Work task 1: Decide whether each statement agrees with the passage on composability. For each, answer yes or no and quote the words from the passage that settle it. (a) In 2020, Gartner called the future of business composable. (b) The ideas behind composability first appeared in the late 2010s. (c) Composable martech is a recent invention.
Work task 2: According to the passage on composability, what do experts often use to explain the idea?

Exercise passage:
Content starts

What is composability?

Composability as a software development and technology concept has grown in popularity since the late 2010s. However, composability stems from concepts dating back to the 1960s with object-oriented programming and, more recently, modularity

Composability focuses on the idea that systems and tools are best built and managed with individual components that can be connected or combined to create more robust and complex systems. In 2020, analyst firm Gartner stated, “the future of business is composable.”

Composable architecture helps IT teams build flexible systems quickly and maintain them more efficiently than monolithic, or all-in-one, architectures.  

Experts often explain composability in terms of LEGO bricks. Each brick represents an individual component of a larger system and can be removed or modified without impacting the other components. 

Another analogy for composability is desktop computers. Computers are usually pre-packaged with a CPU, GPU, RAM, storage, and other components that allow the computer to run. This all-in-one package is convenient, however, it does not always provide the best specifications to reflect each user’s needs. PCs can now be built from scratch by customers with more sophisticated needs—such as high-performance gaming or music composition—and there are many options available for each component to create the optimal computer for their needs. They can also swap out components with ease (such as installing more RAM or changing graphics cards).   

Composability in martech

Composable marketing technology (martech) keeps marketing teams agile and allows them to select and assemble various components to satisfy specific tasks or customer needs.

Composable martech has existed for decades, but its capabilities and necessity have grown because of evolving marketing strategies. 

Marketing teams rely on many tools to perform specific functions, such as email marketing, social media marketing, direct mail, and advertising. Each marketing tool used is an individual component in composable martech. 

To provide customers with personalized and unified experiences across channels — strategies known as cross-channel marketing and omnichannel marketing — marketing teams must achieve customer 360. 

The goal of customer 360 is to maintain a central view of individual customer profiles, enabling all teams to act on trusted customer data to inform their campaigns. This is a shift away from self-containment, in which teams have historically worked independently and used disconnected tools to perform separate tasks without sharing customer data.

Content ends

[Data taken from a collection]
Content starts

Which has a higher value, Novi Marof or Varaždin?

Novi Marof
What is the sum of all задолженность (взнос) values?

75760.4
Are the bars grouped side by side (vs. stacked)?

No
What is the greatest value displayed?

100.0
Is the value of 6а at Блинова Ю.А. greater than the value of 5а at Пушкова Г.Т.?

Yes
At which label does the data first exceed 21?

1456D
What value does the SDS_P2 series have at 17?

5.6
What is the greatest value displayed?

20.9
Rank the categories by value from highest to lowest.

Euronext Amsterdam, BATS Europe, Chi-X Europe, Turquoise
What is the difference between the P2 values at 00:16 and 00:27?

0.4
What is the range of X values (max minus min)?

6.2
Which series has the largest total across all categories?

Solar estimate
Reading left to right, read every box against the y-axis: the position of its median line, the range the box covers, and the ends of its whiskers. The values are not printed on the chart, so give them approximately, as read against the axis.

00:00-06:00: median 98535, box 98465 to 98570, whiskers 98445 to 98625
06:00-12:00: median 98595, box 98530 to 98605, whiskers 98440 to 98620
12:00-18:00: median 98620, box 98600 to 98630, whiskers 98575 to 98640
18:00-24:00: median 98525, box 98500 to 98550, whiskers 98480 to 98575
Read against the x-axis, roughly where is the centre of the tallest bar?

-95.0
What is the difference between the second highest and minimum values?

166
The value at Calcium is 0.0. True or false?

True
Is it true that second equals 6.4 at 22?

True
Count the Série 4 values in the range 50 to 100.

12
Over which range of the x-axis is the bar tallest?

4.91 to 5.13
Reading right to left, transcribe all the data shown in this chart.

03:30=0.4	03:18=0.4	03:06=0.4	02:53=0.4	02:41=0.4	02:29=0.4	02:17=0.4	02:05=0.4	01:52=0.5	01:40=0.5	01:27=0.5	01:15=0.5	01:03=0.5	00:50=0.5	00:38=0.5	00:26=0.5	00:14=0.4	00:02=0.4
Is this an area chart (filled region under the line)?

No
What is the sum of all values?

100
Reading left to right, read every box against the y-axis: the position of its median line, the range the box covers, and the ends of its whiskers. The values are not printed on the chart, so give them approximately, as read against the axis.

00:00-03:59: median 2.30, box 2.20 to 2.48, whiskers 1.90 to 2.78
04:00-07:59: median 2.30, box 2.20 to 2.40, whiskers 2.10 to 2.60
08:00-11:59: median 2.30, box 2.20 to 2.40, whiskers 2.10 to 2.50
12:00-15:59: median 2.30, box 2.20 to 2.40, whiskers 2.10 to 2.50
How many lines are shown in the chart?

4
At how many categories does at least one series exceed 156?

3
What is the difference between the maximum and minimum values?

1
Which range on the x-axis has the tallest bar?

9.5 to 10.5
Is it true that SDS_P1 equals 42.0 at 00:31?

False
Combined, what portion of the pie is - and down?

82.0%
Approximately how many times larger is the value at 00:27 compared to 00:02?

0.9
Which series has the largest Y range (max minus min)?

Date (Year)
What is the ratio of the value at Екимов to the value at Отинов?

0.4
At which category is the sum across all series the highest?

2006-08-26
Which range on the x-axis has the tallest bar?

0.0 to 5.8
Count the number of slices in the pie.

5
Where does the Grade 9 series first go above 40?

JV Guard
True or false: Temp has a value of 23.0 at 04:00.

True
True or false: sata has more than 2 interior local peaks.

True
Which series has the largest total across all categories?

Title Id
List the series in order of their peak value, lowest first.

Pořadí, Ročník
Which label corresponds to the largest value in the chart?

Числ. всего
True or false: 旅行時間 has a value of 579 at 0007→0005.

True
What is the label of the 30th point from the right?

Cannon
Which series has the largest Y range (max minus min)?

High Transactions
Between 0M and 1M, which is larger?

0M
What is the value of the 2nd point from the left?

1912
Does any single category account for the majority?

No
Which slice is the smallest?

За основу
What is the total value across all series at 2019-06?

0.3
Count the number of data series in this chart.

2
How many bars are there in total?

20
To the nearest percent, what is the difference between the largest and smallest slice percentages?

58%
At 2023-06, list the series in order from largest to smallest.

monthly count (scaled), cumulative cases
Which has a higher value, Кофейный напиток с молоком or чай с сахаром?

Content ends

Reply 1:
(a) Yes: "In 2020, analyst firm Gartner stated, “the future of business is composable.”"
(b) No: "composability stems from concepts dating back to the 1960s with object-oriented programming"
(c) No: "Composable martech has existed for decades"

Reply 2: LEGO bricks.